L'operazione

Maxi piantagione di cannabis nel Nord Sardegna, quattro arresti dopo l’indagine dei Carabinieri Sequestrate oltre mille piante e droga pronta per lo spaccio. La coltivazione era sorvegliata con telecamere alimentate da pannelli solari

Quattro persone sono finite in carcere al termine di una vasta operazione antidroga condotta dai carabinieri del Nucleo Operativo e Radiomobile della Compagnia di Tempio Pausania, con il supporto dei Comandi provinciali di Nuoro e Sassari e dello Squadrone Eliportato Cacciatori di Sardegna. I militari hanno eseguito le ordinanze di custodia cautelare emesse dal Tribunale di Tempio Pausania su richiesta della Procura, nei confronti di indagati residenti tra Gallura, Goceano e Barbagia.

L’indagine, coordinata dal procuratore facente funzioni, ha portato alla luce un’attività organizzata di coltivazione di sostanze stupefacenti nel Nord dell’isola. Nel corso dell’operazione è stata inoltre eseguita una perquisizione domiciliare nei confronti di un’ulteriore persona ritenuta coinvolta.

Il punto di svolta investigativo risale allo scorso settembre, quando i carabinieri individuarono una vasta piantagione di cannabis indica nelle campagne di Luras. Oltre mille le piante scoperte, alte mediamente circa un metro e venti, coltivate in un’area impervia e difficilmente accessibile.

Particolarmente sofisticato il sistema predisposto per la gestione e la protezione della coltivazione: un impianto di irrigazione alimentato da due cisterne per la raccolta dell’acqua e un sistema di videosorveglianza da remoto, sostenuto da pannelli solari, che consentiva il controllo costante dell’area e la prevenzione di eventuali intrusioni.

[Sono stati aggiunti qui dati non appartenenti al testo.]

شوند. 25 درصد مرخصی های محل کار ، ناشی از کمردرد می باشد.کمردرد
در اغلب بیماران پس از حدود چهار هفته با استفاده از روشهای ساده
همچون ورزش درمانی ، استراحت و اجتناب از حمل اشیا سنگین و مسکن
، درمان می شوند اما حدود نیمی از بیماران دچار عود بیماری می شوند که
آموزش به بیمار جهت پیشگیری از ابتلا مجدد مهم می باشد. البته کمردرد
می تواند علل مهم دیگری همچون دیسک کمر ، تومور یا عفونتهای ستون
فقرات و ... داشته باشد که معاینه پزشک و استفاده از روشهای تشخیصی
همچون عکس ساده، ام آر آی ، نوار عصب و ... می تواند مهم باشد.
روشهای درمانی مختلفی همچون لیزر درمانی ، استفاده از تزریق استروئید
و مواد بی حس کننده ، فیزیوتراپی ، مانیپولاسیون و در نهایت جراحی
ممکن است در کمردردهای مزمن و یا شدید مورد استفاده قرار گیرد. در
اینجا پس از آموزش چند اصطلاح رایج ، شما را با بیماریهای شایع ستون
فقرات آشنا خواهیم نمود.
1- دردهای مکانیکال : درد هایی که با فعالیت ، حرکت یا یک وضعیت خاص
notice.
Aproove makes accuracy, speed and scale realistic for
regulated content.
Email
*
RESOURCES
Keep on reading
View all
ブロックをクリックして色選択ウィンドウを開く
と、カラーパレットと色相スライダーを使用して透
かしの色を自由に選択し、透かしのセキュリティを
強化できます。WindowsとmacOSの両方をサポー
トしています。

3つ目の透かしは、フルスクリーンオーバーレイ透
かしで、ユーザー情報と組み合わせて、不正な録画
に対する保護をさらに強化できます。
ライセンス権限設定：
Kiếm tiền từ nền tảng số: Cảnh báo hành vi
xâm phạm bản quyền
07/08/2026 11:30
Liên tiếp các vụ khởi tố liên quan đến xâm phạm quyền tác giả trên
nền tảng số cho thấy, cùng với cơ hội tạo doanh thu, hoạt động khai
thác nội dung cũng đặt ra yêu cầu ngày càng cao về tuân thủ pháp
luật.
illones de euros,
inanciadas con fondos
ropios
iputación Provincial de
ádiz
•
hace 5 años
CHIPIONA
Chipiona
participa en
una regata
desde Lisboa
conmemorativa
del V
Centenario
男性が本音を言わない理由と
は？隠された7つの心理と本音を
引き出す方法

Durante il primo intervento era scattato l’arresto in flagranza di un uomo residente nell’Oristanese, mentre un secondo individuo, domiciliato in Gallura, era stato denunciato a piede libero. Nel corso delle operazioni i militari avevano sequestrato oltre un chilogrammo di marijuana già pronta per la distribuzione, oltre a diversi grammi di hashish.

Gli sviluppi investigativi successivi hanno permesso di ricostruire la rete di responsabilità e portare all’emissione delle misure cautelari eseguite nelle ultime ore. L’operazione rappresenta un nuovo colpo al traffico di stupefacenti nell’area nord della Sardegna, confermando l’attenzione delle forze dell’ordine su un fenomeno che continua a evolversi anche sotto il profilo tecnologico e organizzativo.